I could have got it off with my hands but instead I headed to the boot and took out the scraper; cleared those, the back screen, the front screen and ran it over the side windows too. Then put it away and drove off.
Can you guess the number of cars I saw on the road with rear windows covered in snow as well as their side mirrors? So no ability to see what's behind you or what's at your side which in Stourport with its duel-lane one-way system is a real problem.
I mean at the very least try to take some of the covering off don't just leave it.
Anyway just as the cherry on the cake in Mitton Street we had the flatbed parked outside the shop so all traffic had to switch to the left lane. What was behind the vehicle - someone trying to cross the road.
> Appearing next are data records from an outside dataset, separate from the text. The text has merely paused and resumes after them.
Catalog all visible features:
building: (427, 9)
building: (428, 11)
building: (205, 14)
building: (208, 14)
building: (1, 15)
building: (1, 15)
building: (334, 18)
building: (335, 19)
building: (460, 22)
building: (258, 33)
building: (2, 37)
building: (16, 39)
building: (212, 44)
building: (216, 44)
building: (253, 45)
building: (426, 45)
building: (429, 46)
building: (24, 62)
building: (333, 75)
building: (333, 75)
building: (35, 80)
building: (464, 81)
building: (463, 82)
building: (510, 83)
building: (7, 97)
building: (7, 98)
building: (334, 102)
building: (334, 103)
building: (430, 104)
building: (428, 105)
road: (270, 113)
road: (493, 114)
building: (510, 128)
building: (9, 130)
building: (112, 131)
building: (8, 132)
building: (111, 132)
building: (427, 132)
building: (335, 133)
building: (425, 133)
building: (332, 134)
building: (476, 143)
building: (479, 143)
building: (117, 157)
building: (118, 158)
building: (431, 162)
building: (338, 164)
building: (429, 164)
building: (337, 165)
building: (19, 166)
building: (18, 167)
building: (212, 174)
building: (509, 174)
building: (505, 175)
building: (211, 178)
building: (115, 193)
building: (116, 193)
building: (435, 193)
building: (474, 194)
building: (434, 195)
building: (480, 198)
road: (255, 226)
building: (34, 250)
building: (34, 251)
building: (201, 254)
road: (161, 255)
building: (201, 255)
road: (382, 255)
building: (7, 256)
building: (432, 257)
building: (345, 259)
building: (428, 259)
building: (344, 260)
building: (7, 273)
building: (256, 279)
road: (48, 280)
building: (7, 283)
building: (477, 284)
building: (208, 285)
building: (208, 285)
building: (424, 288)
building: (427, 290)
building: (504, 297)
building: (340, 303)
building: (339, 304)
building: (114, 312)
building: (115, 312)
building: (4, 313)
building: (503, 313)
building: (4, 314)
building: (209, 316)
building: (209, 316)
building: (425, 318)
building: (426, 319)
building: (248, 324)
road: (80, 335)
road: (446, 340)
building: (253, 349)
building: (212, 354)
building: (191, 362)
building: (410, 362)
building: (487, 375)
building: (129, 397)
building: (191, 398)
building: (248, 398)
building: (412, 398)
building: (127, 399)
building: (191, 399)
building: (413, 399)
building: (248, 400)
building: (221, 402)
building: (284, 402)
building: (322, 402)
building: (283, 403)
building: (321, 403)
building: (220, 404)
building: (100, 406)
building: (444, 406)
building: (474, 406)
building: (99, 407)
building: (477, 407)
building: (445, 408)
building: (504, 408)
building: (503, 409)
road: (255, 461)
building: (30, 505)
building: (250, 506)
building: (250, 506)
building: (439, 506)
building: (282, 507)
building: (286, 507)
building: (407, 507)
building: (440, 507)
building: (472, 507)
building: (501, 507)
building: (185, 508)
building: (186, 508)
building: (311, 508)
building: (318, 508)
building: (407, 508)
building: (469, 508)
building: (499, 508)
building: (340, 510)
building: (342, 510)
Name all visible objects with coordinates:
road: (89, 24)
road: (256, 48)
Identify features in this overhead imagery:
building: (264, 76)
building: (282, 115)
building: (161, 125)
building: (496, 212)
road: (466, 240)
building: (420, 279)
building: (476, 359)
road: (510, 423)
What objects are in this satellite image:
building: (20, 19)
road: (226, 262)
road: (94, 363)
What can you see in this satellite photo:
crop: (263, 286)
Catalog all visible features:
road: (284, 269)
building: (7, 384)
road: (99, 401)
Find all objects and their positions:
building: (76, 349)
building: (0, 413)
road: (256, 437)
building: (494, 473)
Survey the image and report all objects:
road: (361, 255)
Yep standing at some small distance behind it, in the middle of the lane, with a mobile phone clamped to their ear.
So cars pulling left to overtake the vehicle then pulling back in found someone standing in the road - clever.
6 comments:
Well, I guess it's cold outside, and there is a tendancy to just want to drive the car so that it warms up and melts the ice and snow off. Trouble is, while this will eventually happen, the very start of most journeys is the most hazardous part to begin with. Typically it involves threading your way around small housing estates where other road users think the rules of the road are no longer applicable.
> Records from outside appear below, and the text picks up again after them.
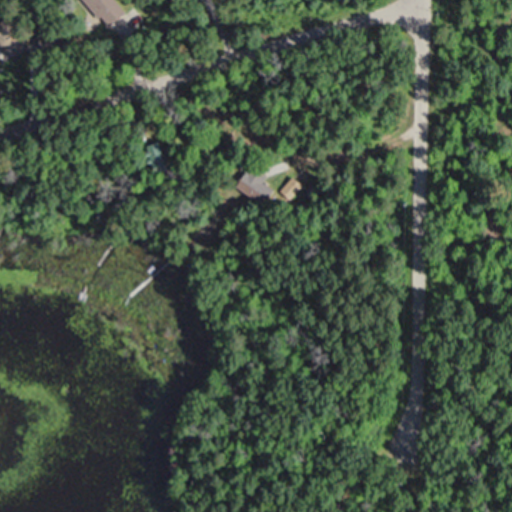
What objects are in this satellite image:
building: (112, 9)
building: (21, 42)
road: (209, 68)
building: (162, 160)
building: (294, 189)
building: (265, 194)
road: (417, 222)
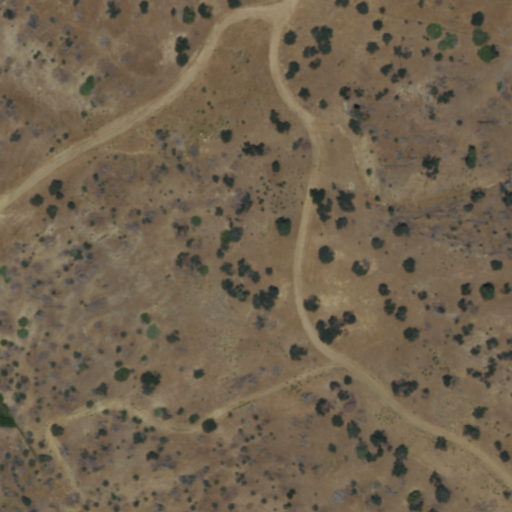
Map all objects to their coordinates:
road: (140, 112)
road: (288, 287)
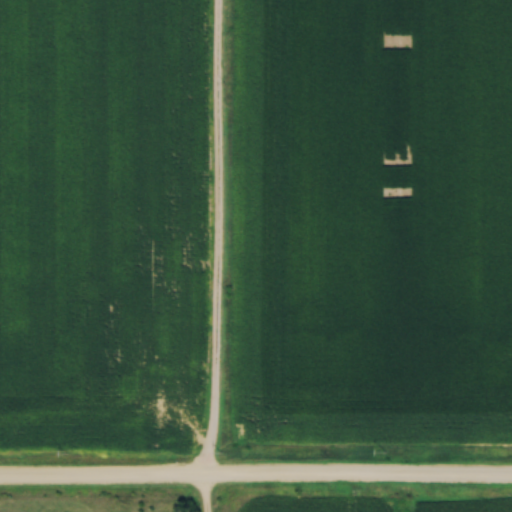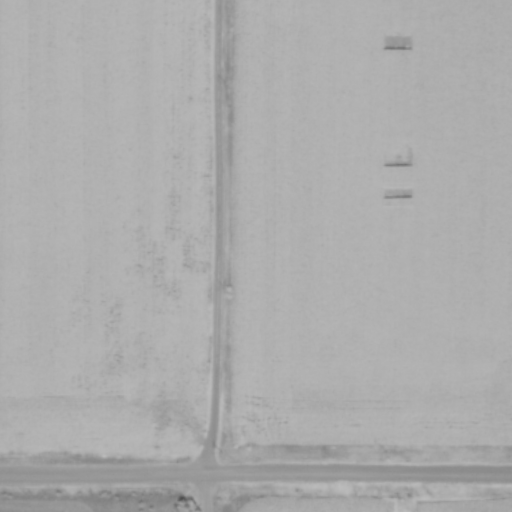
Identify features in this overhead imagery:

Now some people accuse me of walking around in my own little dream world, oblivious to what's around me, but at least I have the sense to look where I'm going while crossing a road! Of course, for some reason, some people seem to geniunely believe that they are more important than everybody else, and that they have the God-given right to do whatever is most convinient to them, and everybody else has to fit around that.
I'm not sure where that attitude comes from. It's possibly not helped by the fact that, according to the highway code, pedestrian safety is 100% the responsibility of drivers, not predestrians. If you're driving down some dark road and somebody waits for your car to arrive and then purposely jumps in front of you and dies, you go to jail, even though it's provably impossible for you to have avoided this idiot.
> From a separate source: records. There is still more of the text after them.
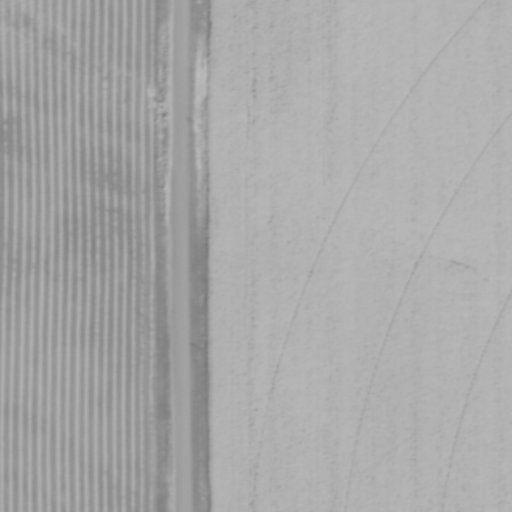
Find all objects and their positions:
road: (180, 255)
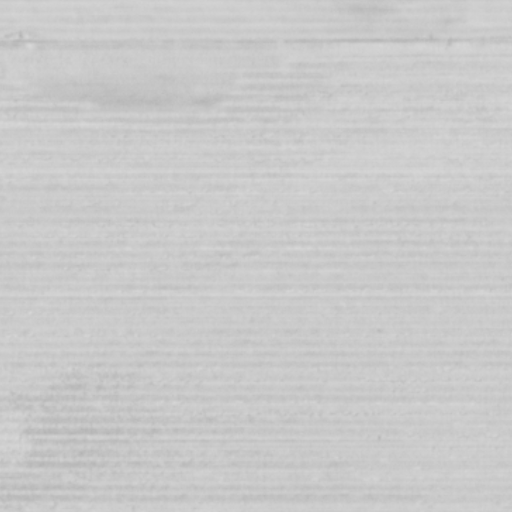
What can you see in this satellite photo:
crop: (256, 256)
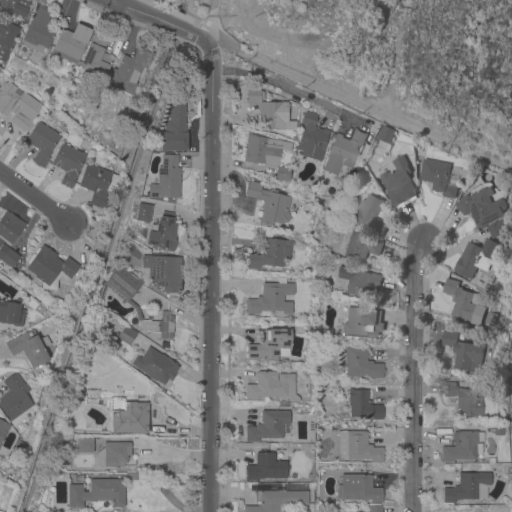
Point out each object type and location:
building: (15, 6)
building: (13, 7)
road: (158, 19)
road: (209, 20)
building: (35, 30)
building: (37, 30)
building: (6, 40)
building: (4, 42)
building: (68, 44)
building: (70, 44)
building: (95, 55)
building: (92, 56)
building: (127, 71)
building: (71, 72)
building: (126, 72)
road: (274, 84)
building: (8, 97)
building: (251, 97)
road: (357, 101)
building: (16, 106)
building: (269, 111)
building: (274, 117)
building: (21, 120)
building: (172, 127)
building: (174, 128)
building: (384, 134)
building: (387, 135)
building: (311, 136)
building: (309, 138)
building: (40, 143)
building: (41, 143)
road: (7, 147)
building: (345, 149)
building: (263, 150)
building: (341, 151)
building: (267, 155)
building: (66, 164)
building: (67, 164)
building: (280, 174)
building: (436, 177)
building: (164, 178)
building: (438, 178)
building: (166, 179)
building: (399, 183)
building: (399, 183)
building: (95, 185)
building: (97, 185)
road: (35, 199)
building: (270, 204)
building: (268, 205)
building: (481, 207)
building: (482, 207)
building: (141, 213)
building: (143, 213)
building: (369, 214)
building: (370, 215)
building: (8, 227)
building: (9, 227)
building: (498, 227)
building: (497, 228)
building: (162, 233)
building: (160, 234)
building: (358, 246)
building: (360, 247)
building: (266, 254)
building: (268, 255)
building: (7, 258)
building: (9, 258)
building: (475, 258)
building: (476, 258)
building: (47, 266)
building: (49, 269)
building: (162, 272)
building: (159, 274)
road: (208, 275)
building: (359, 282)
building: (360, 283)
building: (122, 286)
building: (270, 298)
building: (269, 299)
building: (462, 301)
building: (31, 303)
building: (463, 304)
building: (9, 313)
building: (10, 313)
building: (361, 321)
building: (361, 322)
building: (163, 326)
building: (158, 327)
building: (124, 335)
building: (126, 336)
building: (267, 344)
building: (269, 345)
building: (29, 347)
building: (26, 349)
building: (464, 350)
building: (463, 353)
building: (357, 364)
building: (359, 364)
building: (152, 366)
building: (154, 366)
road: (415, 379)
building: (511, 383)
building: (270, 386)
building: (271, 387)
building: (13, 397)
building: (14, 398)
building: (462, 399)
building: (461, 400)
building: (282, 404)
building: (361, 406)
building: (362, 407)
building: (511, 408)
building: (511, 412)
building: (128, 419)
building: (129, 419)
building: (266, 426)
building: (267, 426)
building: (2, 428)
building: (2, 429)
building: (498, 432)
building: (79, 445)
building: (82, 445)
building: (462, 446)
building: (354, 447)
building: (459, 447)
building: (356, 448)
building: (112, 454)
building: (113, 456)
building: (83, 462)
building: (263, 468)
building: (264, 468)
building: (355, 488)
building: (465, 488)
building: (467, 488)
building: (357, 489)
road: (165, 492)
building: (95, 493)
building: (95, 494)
building: (280, 500)
building: (275, 501)
building: (372, 509)
building: (373, 509)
Hence, people wander into the middle of roads with little or no thought. It's the driver's responsibility to not hit me, so why should I bother looking where I'm going?
I recall reading something recently that suggested that the slew of new gadgets that enable us to do what we want where we want is making us more impatient.
As for a dream world, so long as you're paying attention to the important things i.e. things that could hurt you where's the problem in missing things that other people deem important i.e. themselves :-)
The guy in the road got me wondering and a quick search pulls up a snippet from Rutgers University in the US "He and his co-authors recommend that governments consider more aggressive policies to reduce cell phone use by both drivers and pedestrians, to reduce the number of fatalities."
I'm still not sure if it's pure selfishness or their mind simply isn't 'there'; I mean hell we all operate on automatic pilot most of the time, but you should switch to manual when something changes.
…and then there's the “let the problem solve itself” policy. >:-)
Though the Darwinian method can take others with them, what was the joke - let's remove all the warning signs and let nature take care of things?
Given that the outcome of being hit and killed by a car is death for the pedestrian, assigning the blame afterwards doesn't really change pedestrian behaviour. But it does significantly change motorist behaviour.
The fact remains that if you want to pilot a few tonnes of steel around public places at high speed, you have a duty to ensure that you're not going to hurt vulnerable pedestrians, even if they are acting as if there were no cars on the road at all.
I agree you have to be careful, but responsibility is a two-way street. If you want to go out and negotiate roads in which a few tonnes of steel travel you should be careful too.
That means making sure you can be seen by the traffic if you are trying to cross and where possible using the purposefully placed crossing points.